● WHAT YOU WILL DO
From the data that follows, print exactly the lines starting at the one containing "microscopy of colorectal" and ending at the one containing "photomicrograph of neoplastic"; include both of them and nothing more.

● RECORDS TO PROCESS
○ ○ ○ ○ ○

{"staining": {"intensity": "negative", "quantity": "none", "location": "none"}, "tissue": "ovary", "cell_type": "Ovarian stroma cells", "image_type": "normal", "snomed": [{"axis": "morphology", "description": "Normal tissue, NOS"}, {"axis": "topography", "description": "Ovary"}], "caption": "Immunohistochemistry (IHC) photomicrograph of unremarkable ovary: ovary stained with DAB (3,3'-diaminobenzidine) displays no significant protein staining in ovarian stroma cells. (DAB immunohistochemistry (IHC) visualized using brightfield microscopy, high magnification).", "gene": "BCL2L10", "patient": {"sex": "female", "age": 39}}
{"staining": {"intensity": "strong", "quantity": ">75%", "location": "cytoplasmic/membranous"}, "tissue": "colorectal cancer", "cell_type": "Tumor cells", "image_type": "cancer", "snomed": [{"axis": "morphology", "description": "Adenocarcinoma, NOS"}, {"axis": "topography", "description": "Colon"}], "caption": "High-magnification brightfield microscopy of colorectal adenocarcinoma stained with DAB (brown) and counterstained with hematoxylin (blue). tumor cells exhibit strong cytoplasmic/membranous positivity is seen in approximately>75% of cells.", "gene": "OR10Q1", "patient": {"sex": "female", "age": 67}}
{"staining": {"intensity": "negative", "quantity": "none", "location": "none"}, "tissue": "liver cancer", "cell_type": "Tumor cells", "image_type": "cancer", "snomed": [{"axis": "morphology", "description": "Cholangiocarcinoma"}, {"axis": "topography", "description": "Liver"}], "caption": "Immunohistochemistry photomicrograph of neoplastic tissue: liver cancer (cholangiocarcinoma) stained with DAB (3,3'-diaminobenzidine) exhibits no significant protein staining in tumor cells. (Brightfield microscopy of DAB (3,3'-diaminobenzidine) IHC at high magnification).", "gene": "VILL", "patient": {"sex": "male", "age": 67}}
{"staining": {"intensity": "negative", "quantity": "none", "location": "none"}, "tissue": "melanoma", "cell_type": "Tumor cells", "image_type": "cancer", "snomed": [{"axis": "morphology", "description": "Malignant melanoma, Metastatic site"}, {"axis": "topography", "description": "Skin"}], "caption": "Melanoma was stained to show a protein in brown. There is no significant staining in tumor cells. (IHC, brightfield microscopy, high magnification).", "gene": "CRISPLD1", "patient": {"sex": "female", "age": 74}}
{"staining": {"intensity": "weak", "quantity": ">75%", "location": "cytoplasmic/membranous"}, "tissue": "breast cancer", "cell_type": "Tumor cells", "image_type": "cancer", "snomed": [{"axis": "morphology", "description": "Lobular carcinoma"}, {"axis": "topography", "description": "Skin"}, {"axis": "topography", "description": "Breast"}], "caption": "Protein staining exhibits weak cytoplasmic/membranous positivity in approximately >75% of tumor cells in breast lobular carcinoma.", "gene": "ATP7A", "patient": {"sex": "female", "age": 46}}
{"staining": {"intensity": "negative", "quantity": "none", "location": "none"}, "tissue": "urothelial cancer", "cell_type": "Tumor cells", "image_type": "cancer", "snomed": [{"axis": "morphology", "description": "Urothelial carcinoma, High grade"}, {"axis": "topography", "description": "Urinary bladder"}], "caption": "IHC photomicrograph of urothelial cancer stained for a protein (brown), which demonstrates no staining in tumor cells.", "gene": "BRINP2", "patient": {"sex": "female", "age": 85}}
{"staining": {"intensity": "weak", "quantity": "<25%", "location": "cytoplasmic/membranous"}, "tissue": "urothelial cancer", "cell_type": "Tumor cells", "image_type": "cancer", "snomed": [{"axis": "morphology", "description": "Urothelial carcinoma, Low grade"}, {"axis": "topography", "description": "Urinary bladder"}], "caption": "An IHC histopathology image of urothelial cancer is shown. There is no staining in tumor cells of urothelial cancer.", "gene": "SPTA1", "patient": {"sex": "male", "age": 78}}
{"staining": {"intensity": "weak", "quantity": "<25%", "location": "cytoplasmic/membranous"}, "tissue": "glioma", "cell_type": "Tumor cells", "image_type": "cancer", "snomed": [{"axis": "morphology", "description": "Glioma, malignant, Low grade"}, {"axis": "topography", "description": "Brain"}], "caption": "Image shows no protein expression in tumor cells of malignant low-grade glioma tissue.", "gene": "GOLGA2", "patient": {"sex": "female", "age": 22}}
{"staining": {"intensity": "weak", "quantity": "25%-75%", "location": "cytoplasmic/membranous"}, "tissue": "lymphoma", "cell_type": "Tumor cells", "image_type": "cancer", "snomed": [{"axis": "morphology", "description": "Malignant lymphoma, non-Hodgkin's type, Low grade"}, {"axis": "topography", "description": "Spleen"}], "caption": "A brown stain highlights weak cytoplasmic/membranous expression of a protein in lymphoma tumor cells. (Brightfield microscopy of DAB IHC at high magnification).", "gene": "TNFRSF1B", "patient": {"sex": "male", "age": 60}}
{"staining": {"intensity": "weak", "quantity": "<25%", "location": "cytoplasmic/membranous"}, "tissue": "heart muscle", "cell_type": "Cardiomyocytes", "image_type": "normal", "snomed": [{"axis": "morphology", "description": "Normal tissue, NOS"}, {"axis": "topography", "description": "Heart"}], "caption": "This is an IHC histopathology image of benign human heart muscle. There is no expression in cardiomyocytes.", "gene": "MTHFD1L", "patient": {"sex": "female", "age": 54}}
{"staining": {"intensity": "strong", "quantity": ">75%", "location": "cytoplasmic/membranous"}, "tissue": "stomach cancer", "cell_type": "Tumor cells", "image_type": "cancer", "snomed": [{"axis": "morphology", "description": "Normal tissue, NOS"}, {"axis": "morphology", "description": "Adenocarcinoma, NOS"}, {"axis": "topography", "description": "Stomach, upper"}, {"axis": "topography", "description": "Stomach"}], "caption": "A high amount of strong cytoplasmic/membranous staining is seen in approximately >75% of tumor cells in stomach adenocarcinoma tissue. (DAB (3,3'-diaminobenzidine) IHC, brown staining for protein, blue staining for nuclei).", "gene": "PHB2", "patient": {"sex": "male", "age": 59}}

○ ○ ○ ○ ○

● RESPONSE AREA
{"staining": {"intensity": "strong", "quantity": ">75%", "location": "cytoplasmic/membranous"}, "tissue": "colorectal cancer", "cell_type": "Tumor cells", "image_type": "cancer", "snomed": [{"axis": "morphology", "description": "Adenocarcinoma, NOS"}, {"axis": "topography", "description": "Colon"}], "caption": "High-magnification brightfield microscopy of colorectal adenocarcinoma stained with DAB (brown) and counterstained with hematoxylin (blue). tumor cells exhibit strong cytoplasmic/membranous positivity is seen in approximately>75% of cells.", "gene": "OR10Q1", "patient": {"sex": "female", "age": 67}}
{"staining": {"intensity": "negative", "quantity": "none", "location": "none"}, "tissue": "liver cancer", "cell_type": "Tumor cells", "image_type": "cancer", "snomed": [{"axis": "morphology", "description": "Cholangiocarcinoma"}, {"axis": "topography", "description": "Liver"}], "caption": "Immunohistochemistry photomicrograph of neoplastic tissue: liver cancer (cholangiocarcinoma) stained with DAB (3,3'-diaminobenzidine) exhibits no significant protein staining in tumor cells. (Brightfield microscopy of DAB (3,3'-diaminobenzidine) IHC at high magnification).", "gene": "VILL", "patient": {"sex": "male", "age": 67}}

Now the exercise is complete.